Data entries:
_____

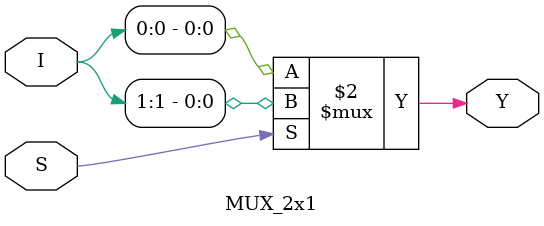
<source format=v>
`timescale 1ns / 1ps

module mux_8x1_using_2x1_muxes(D,S,Y

    );
    input [7:0]D;
    input [2:0]S;
    output Y;
    wire [3:0]A;
    wire [1:0]B;
    MUX_2x1 mux_1(D[1:0],A[0],S[0]);
    MUX_2x1 mux_2(D[3:2],A[1],S[0]);
    MUX_2x1 mux_3(D[5:4],A[2],S[0]);
    MUX_2x1 mux_4(D[7:6],A[3],S[0]);
    
    MUX_2x1 mux_5(A[1:0],B[0],S[1]);
    MUX_2x1 mux_6(A[3:2],B[1],S[1]);
    
    MUX_2x1 mux_7(B[1:0],Y,S[2]);
endmodule
module MUX_2x1(I,Y,S

    );
    input [1:0]I;
    input S;
    output Y;
    assign Y = (S == 0)?I[0]:I[1];
endmodule

</source>
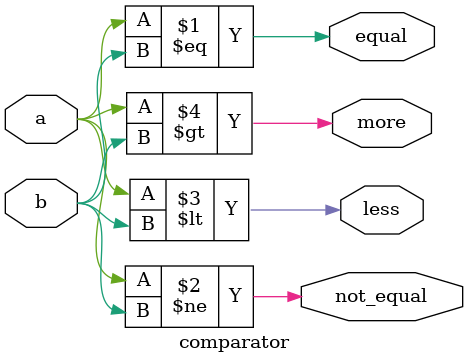
<source format=v>
module comparator(
    input a,b,
    output equal, not_equal, less, more 
);

    assign equal        =   a==b;
    assign not_equal    =   a!=b;
    assign less         =   a<b;
    assign more         =   a>b;   

endmodule
</source>
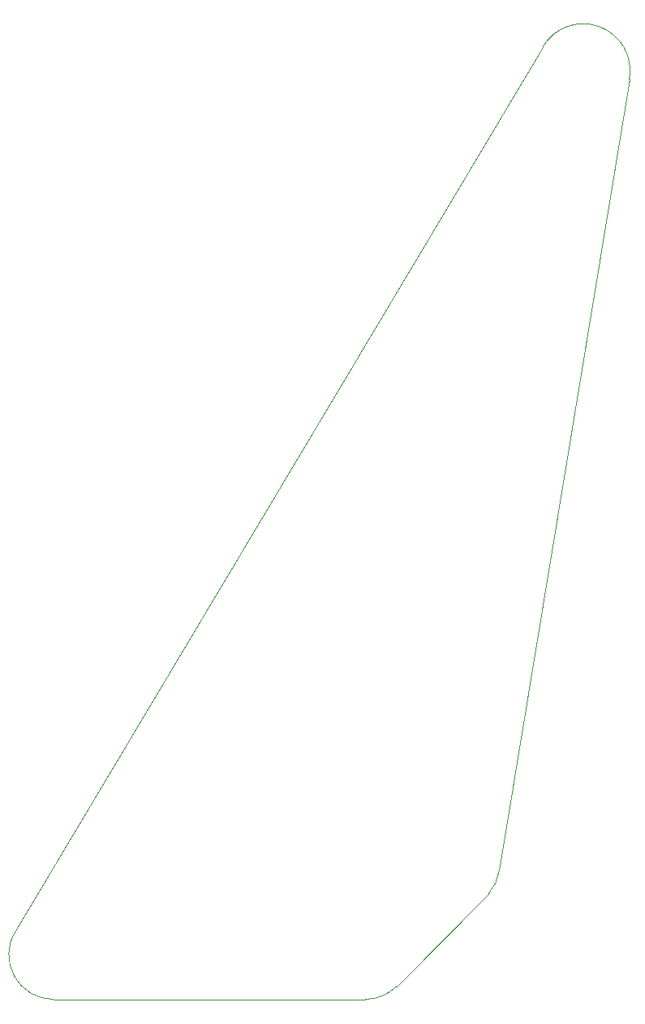
<source format=gbr>
%TF.GenerationSoftware,KiCad,Pcbnew,9.0.7*%
%TF.CreationDate,2026-02-21T03:41:23+02:00*%
%TF.ProjectId,kicad_selka_mk2,6b696361-645f-4736-956c-6b615f6d6b32,rev?*%
%TF.SameCoordinates,Original*%
%TF.FileFunction,Profile,NP*%
%FSLAX46Y46*%
G04 Gerber Fmt 4.6, Leading zero omitted, Abs format (unit mm)*
G04 Created by KiCad (PCBNEW 9.0.7) date 2026-02-21 03:41:23*
%MOMM*%
%LPD*%
G01*
G04 APERTURE LIST*
%TA.AperFunction,Profile*%
%ADD10C,0.050000*%
%TD*%
G04 APERTURE END LIST*
D10*
X113614948Y-125366478D02*
X81082793Y-125375849D01*
X77120392Y-118213049D02*
X132136792Y-26061849D01*
X116867996Y-124033188D02*
G75*
G02*
X113614948Y-125366560I-3253096J3301688D01*
G01*
X127584948Y-111968463D02*
G75*
G02*
X126465334Y-114383409I-4635648J682163D01*
G01*
X81082791Y-125375849D02*
G75*
G02*
X77122175Y-118213013I-4991J4673649D01*
G01*
X141179193Y-29414649D02*
X127584948Y-111968462D01*
X116867996Y-124033188D02*
X126465338Y-114383412D01*
X132136792Y-26061849D02*
G75*
G02*
X141172952Y-29413534I4216408J-2489151D01*
G01*
M02*

</source>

_____

:: Description of the task ::
Looking only at the entries, count the lines that contain the word "LIST", then state that count and nothing else.

:: Your solution ::
2